Stored data

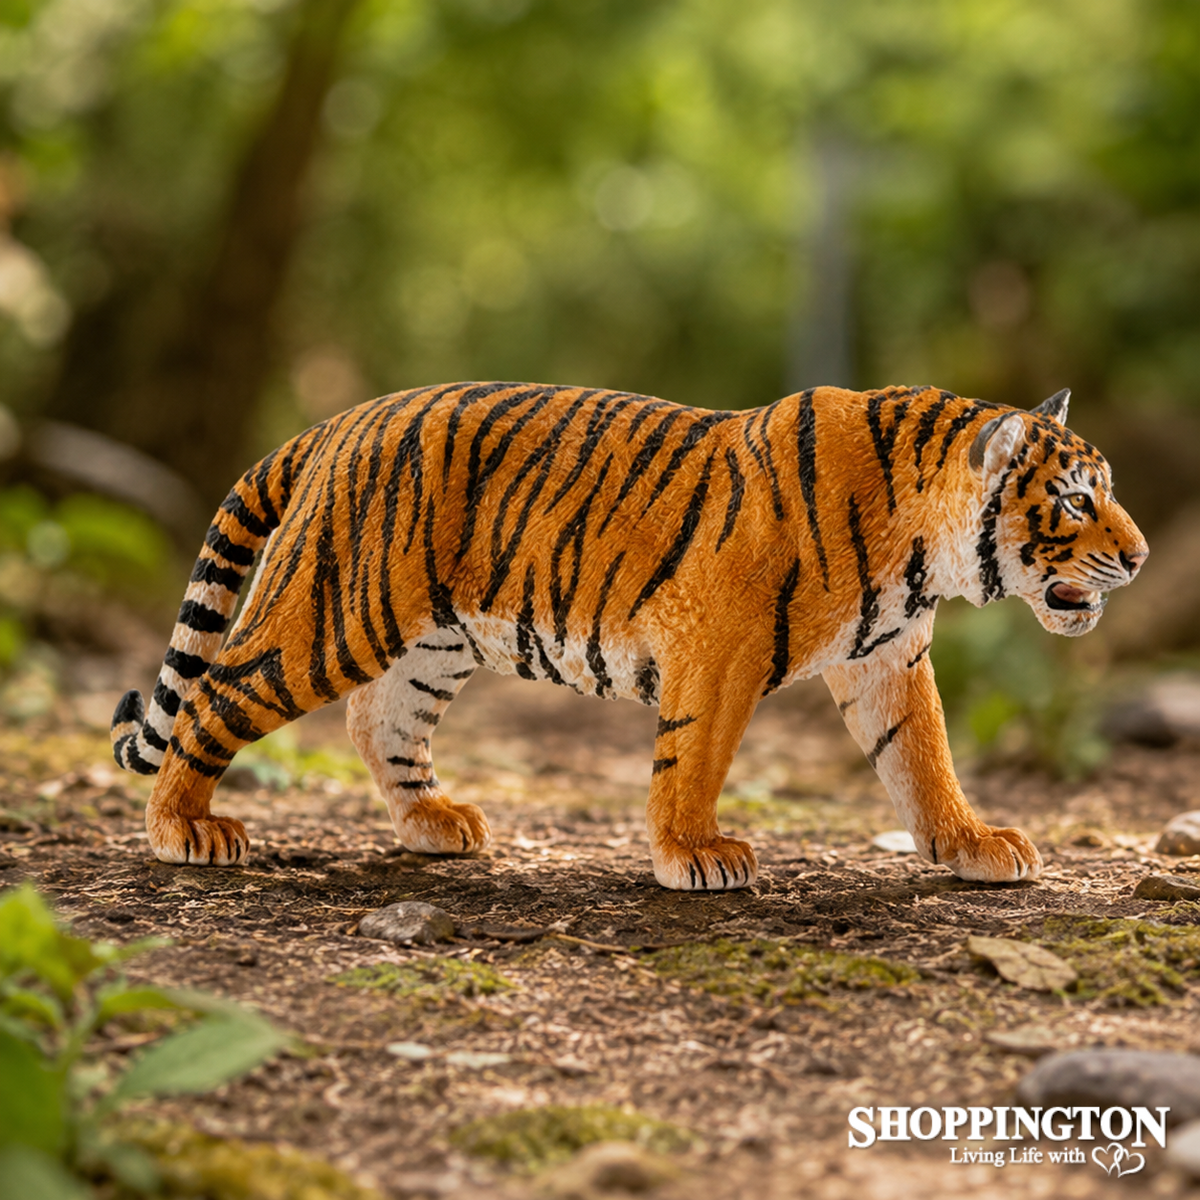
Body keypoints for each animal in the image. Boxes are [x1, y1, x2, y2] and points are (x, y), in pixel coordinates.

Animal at [110, 382, 1147, 891]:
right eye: (1076, 500)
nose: (1138, 558)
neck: (926, 554)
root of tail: (335, 421)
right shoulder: (718, 652)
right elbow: (693, 760)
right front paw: (695, 855)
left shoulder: (887, 659)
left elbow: (923, 759)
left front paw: (971, 845)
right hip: (333, 615)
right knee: (217, 691)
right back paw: (183, 830)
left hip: (435, 640)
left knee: (379, 723)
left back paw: (434, 826)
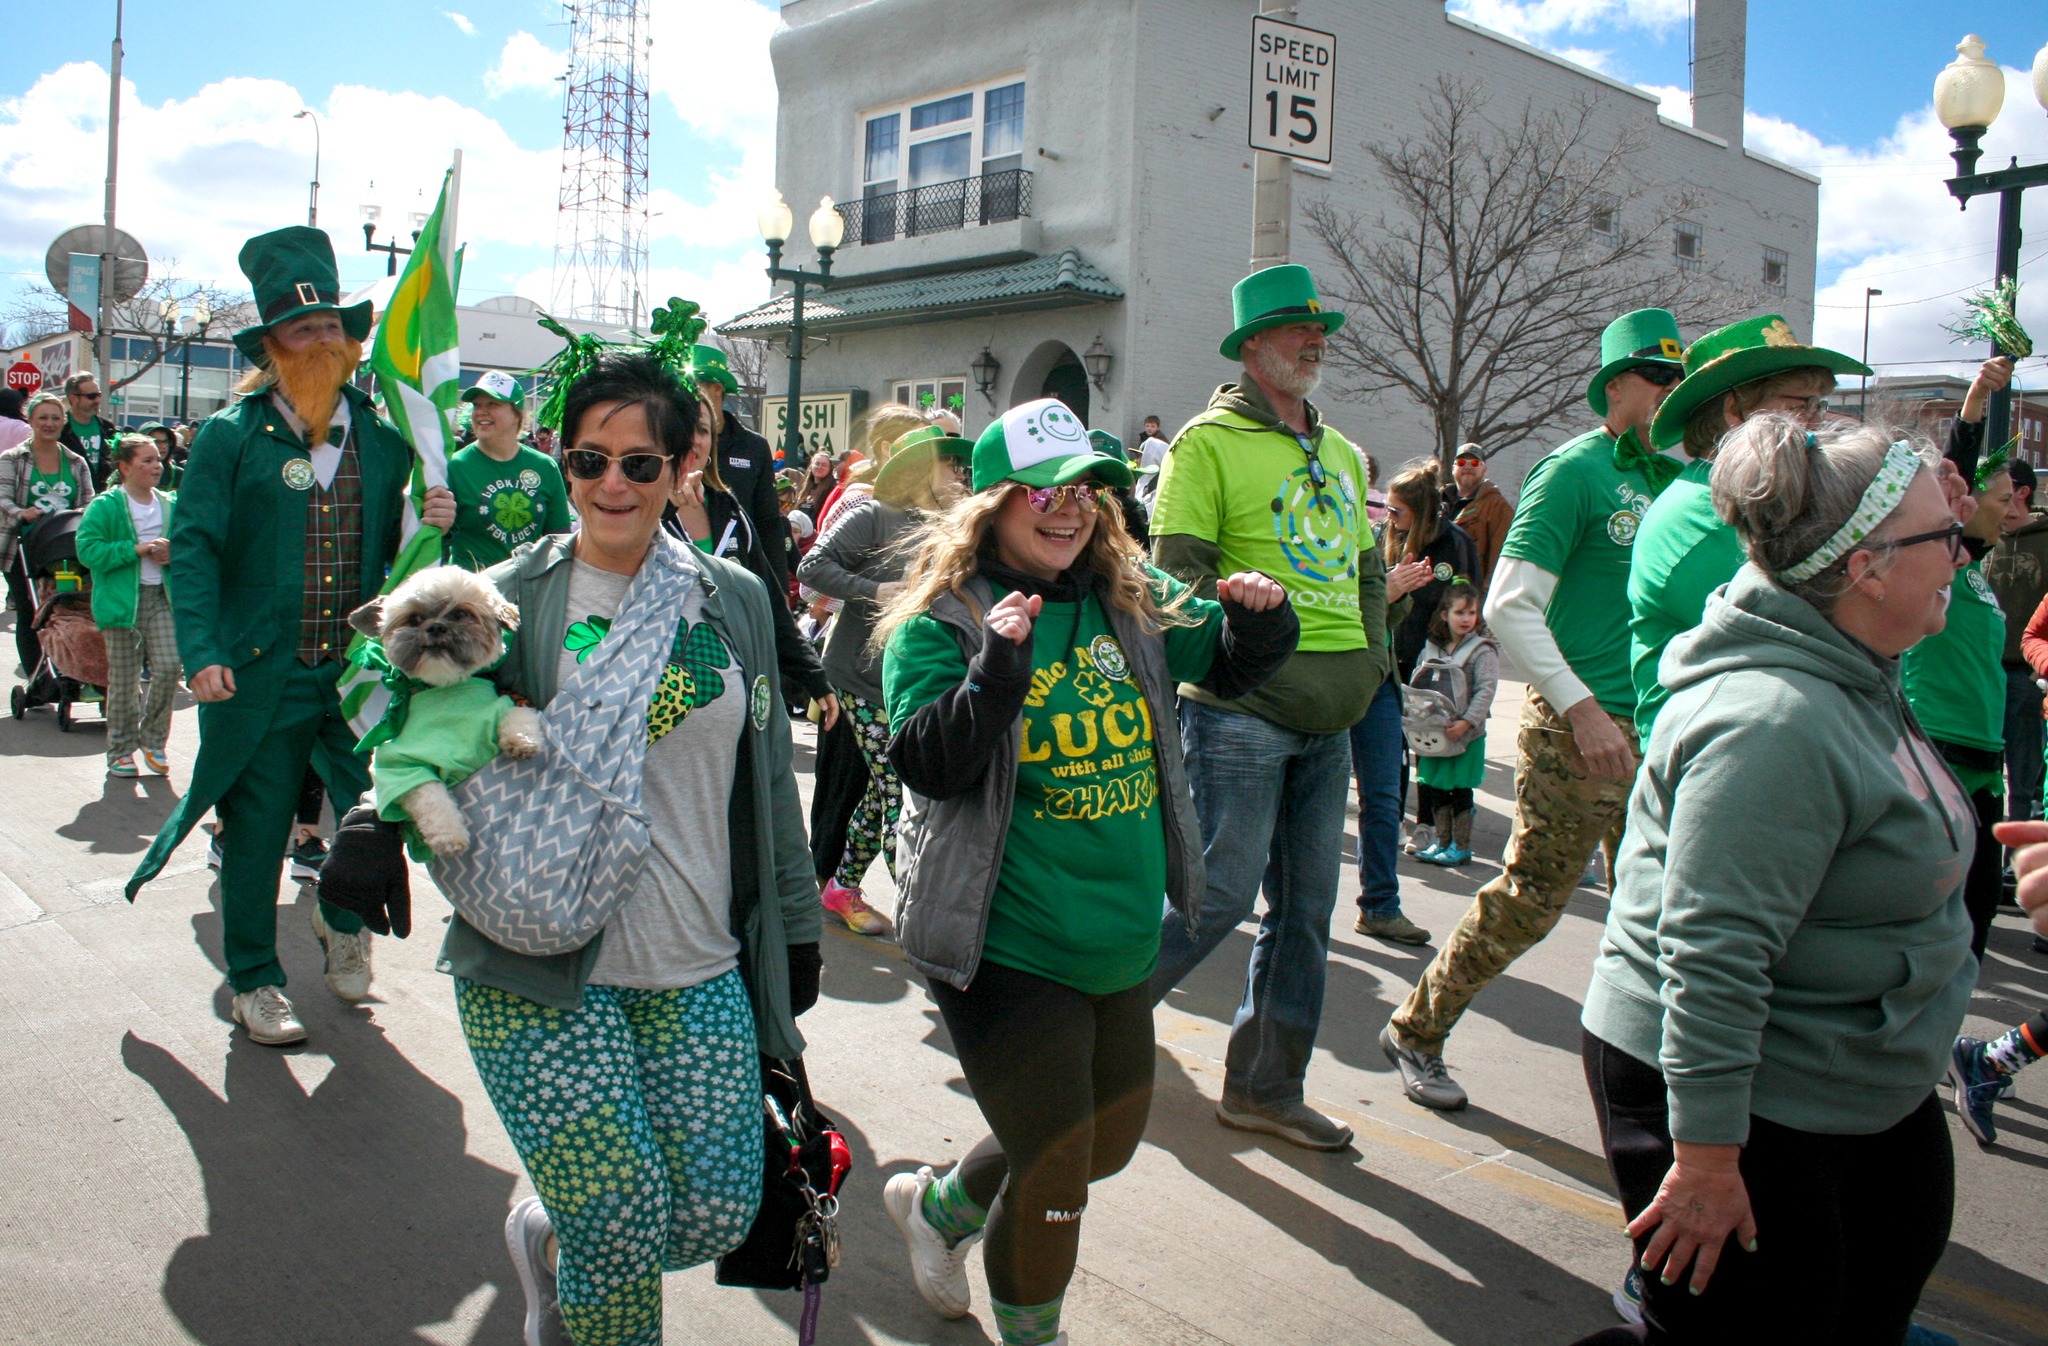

Goal of the exercise
Extract precisely the lines beginning at the line containing "root of tail: (335, 421)" and ending at the last line of the entries above, exactly as written and with no pictures.

Reply
root of tail: (335, 421)
right shoulder: (718, 652)
right elbow: (693, 760)
right front paw: (695, 855)
left shoulder: (887, 659)
left elbow: (923, 759)
left front paw: (971, 845)
right hip: (333, 615)
right knee: (217, 691)
right back paw: (183, 830)
left hip: (435, 640)
left knee: (379, 723)
left back paw: (434, 826)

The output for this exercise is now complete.